— start of Article —

Documentation Best Practices

Documentation Best Practices

. 2 min read

The Goal of Documentation

If I get hit by a bus, then another developer with similar technical experience should be able to pick up where I left off with minimal effort.

There will inevitably be a time in which your application will require active maintenance or development while you’re not available. Common scenarios we often face:

  • Vacation
  • Illness / healthcare / personal time
  • “My dog ate my internet”
  • Bereavement
  • Maternity / paternity leave

Here are the areas where documentation is the most helpful to your hypothetical replacement.

Processes and Flows

Process diagrams answer: what does this thing DO?

Our Recommendation 👍

  • Whimsical - Whimsical is SUPER easy to learn and use. It creates really great looking diagrams that are easy to publish and share. Live collaboration tools are top-notch.
Diagramming a process with Whimsical

Alternatives

  • Lucid - A popular option that includes whole suite of visual collaboration tools
  • Draw.io - It’s free!
  • StarUML - A sophisticated software modeling tool based on UML (a popular modeling language for general purpose visualization of systems and processes)

Code

Besides setting up a great README.md, all modern languages provide great tools for creating documentation. Our teams have gotten the most value from focusing on each method’s –parameters– and –returns– - especially for languages that aren’t strongly typed.

— end of Article —

> _Goals_
(1) Which tool does the documentation best practices page recommend for diagramming processes?
(2) From the documentation best practices page, retype the stretch from "Our Recommendation 👍" through "systems and processes)".

— start of Supplied material —

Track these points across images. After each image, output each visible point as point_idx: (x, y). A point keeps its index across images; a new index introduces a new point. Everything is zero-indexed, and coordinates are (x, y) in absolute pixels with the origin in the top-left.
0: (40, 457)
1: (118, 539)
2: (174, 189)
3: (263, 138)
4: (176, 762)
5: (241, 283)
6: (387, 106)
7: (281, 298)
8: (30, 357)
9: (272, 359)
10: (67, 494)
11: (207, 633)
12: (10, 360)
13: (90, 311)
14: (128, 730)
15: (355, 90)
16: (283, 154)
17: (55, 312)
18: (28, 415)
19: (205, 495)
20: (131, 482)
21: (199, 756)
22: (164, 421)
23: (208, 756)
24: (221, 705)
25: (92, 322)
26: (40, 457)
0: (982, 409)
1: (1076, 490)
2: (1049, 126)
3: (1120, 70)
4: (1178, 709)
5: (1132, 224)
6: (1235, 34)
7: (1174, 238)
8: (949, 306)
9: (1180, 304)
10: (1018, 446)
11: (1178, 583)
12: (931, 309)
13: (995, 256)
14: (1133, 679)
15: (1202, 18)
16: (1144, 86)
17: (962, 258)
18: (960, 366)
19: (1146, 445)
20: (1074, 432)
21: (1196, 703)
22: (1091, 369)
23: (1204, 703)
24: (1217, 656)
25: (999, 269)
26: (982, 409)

— end of Supplied material —

> _Worked solutions_
(1) Whimsical

(2)
Our Recommendation 👍

  • Whimsical - Whimsical is SUPER easy to learn and use. It creates really great looking diagrams that are easy to publish and share. Live collaboration tools are top-notch.
Diagramming a process with Whimsical

Alternatives

  • Lucid - A popular option that includes whole suite of visual collaboration tools
  • Draw.io - It’s free!
  • StarUML - A sophisticated software modeling tool based on UML (a popular modeling language for general purpose visualization of systems and processes)